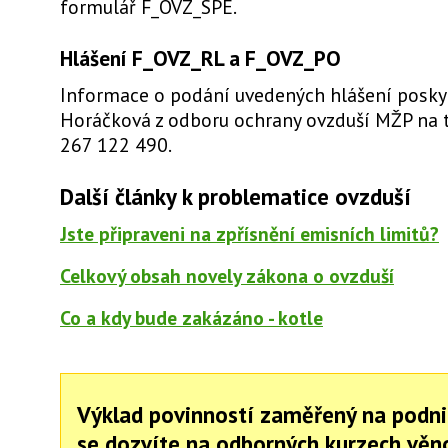
formulář F_OVZ_SPE.
Hlášení F_OVZ_RL a F_OVZ_PO
Informace o podání uvedených hlášení posky
Horáčková z odboru ochrany ovzduší MŽP na t
267 122 490.
Další články k problematice ovzduší
Jste připraveni na zpřísnění emisních limitů?
Celkový obsah novely zákona o ovzduší
Co a kdy bude zakázáno - kotle
Výklad povinností zaměřený na podni
se dozvíte na odborných kurzech vě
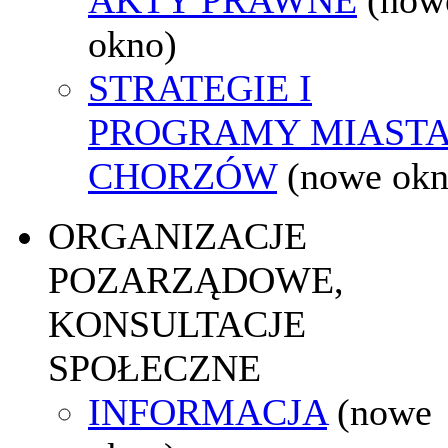
okno)
STRATEGIE I
PROGRAMY MIAST
CHORZÓW
(nowe okn
ORGANIZACJE
POZARZĄDOWE,
KONSULTACJE
SPOŁECZNE
INFORMACJA
(nowe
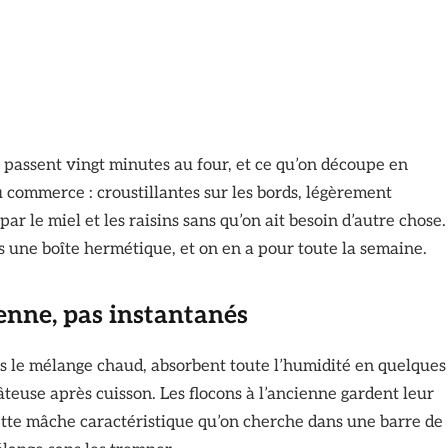
 passent vingt minutes au four, et ce qu’on découpe en
u commerce : croustillantes sur les bords, légèrement
r le miel et les raisins sans qu’on ait besoin d’autre chose.
s une boîte hermétique, et on en a pour toute la semaine.
ienne, pas instantanés
ns le mélange chaud, absorbent toute l’humidité en quelques
teuse après cuisson. Les flocons à l’ancienne gardent leur
cette mâche caractéristique qu’on cherche dans une barre de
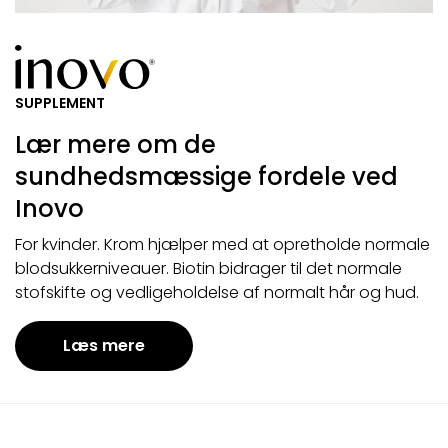
SUPPLEMENT
Lær mere om de
sundhedsmæssige fordele ved
Inovo
For kvinder. Krom hjælper med at opretholde normale
blodsukkerniveauer. Biotin bidrager til det normale
stofskifte og vedligeholdelse af normalt hår og hud.
Læs mere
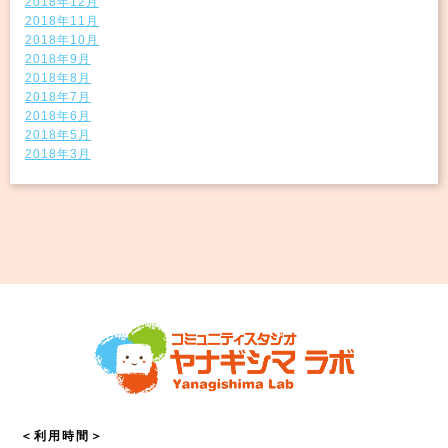
2018年12月
2018年11月
2018年10月
2018年9月
2018年8月
2018年7月
2018年6月
2018年5月
2018年3月
＜利用時間＞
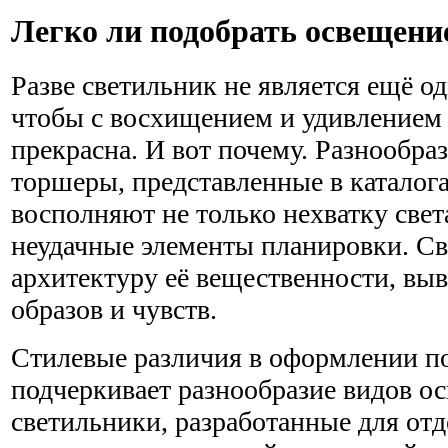
Легко ли подобрать освещени
Разве светильник не является ещё о
чтобы с восхищением и удивлением 
прекрасна. И вот почему. Разнообра
торшеры, представленные в каталог
восполняют не только нехватку свет
неудачные элементы планировки. Св
архитектуру её вещественности, вы
образов и чувств.
Стилевые различия в оформлении 
подчеркивает разнообразие видов о
светильники, разработанные для отд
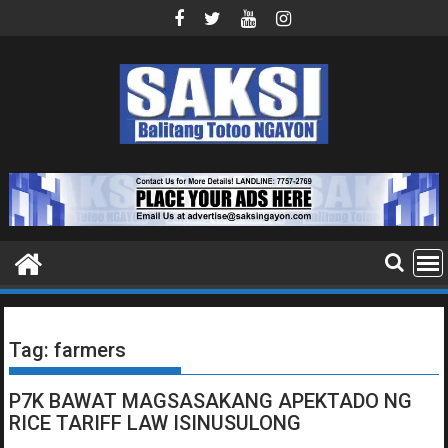
Skip
to
content
Tag:
farmers
P7K BAWAT MAGSASAKANG APEKTADO NG
RICE TARIFF LAW ISINUSULONG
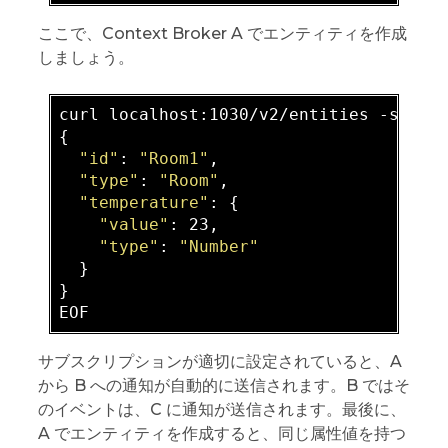
ここで、Context Broker A でエンティティを作成
しましょう。
curl localhost:1030/v2/entities -s -S 
{

"id"
: 
"Room1"
,

"type"
: 
"Room"
,

"temperature"
: {

"value"
: 23,

"type"
: 
"Number"
  }

}

サブスクリプションが適切に設定されていると、A
から B への通知が自動的に送信されます。B ではそ
のイベントは、C に通知が送信されます。最後に、
A でエンティティを作成すると、同じ属性値を持つ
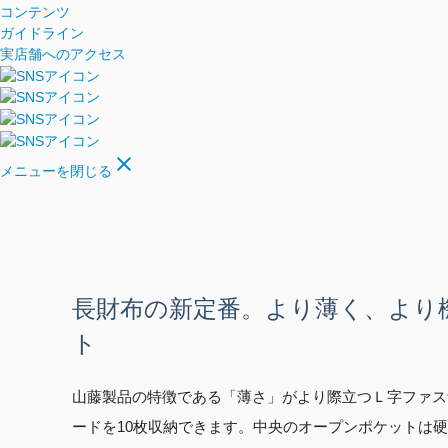
コンテンツ
ガイドライン
実店舗へのアクセス
close
メニューを閉じる
長財布の新定番。より薄く、より
ト
山藤製品の特徴である「薄さ」がより際立つＬ字ファス
ードを10枚収納できます。中央のオープンポケットは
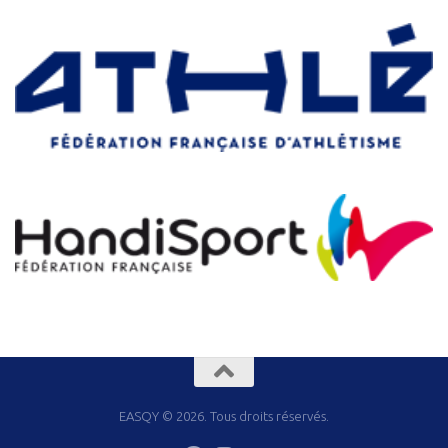
EASQY © 2026. Tous droits réservés.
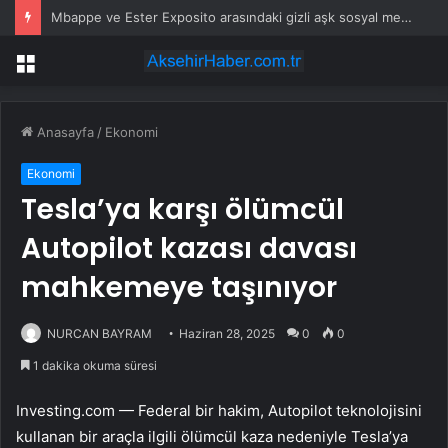
Mbappe ve Ester Exposito arasındaki gizli aşk sosyal medya paylaşımıyla kesinlik kazandı
Menü
Anasayfa
/
Ekonomi
Ekonomi
Tesla’ya karşı ölümcül
Autopilot kazası davası
mahkemeye taşınıyor
NURCAN BAYRAM
Haziran 28, 2025
0
0
1 dakika okuma süresi
Investing.com — Federal bir hakim, Autopilot teknolojisini
kullanan bir araçla ilgili ölümcül kaza nedeniyle Tesla’ya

Exercise aim: When a line in the data holds the word "Tesla", show that line.

Result of the task:
Tesla’ya karşı ölümcül
kullanan bir araçla ilgili ölümcül kaza nedeniyle Tesla’ya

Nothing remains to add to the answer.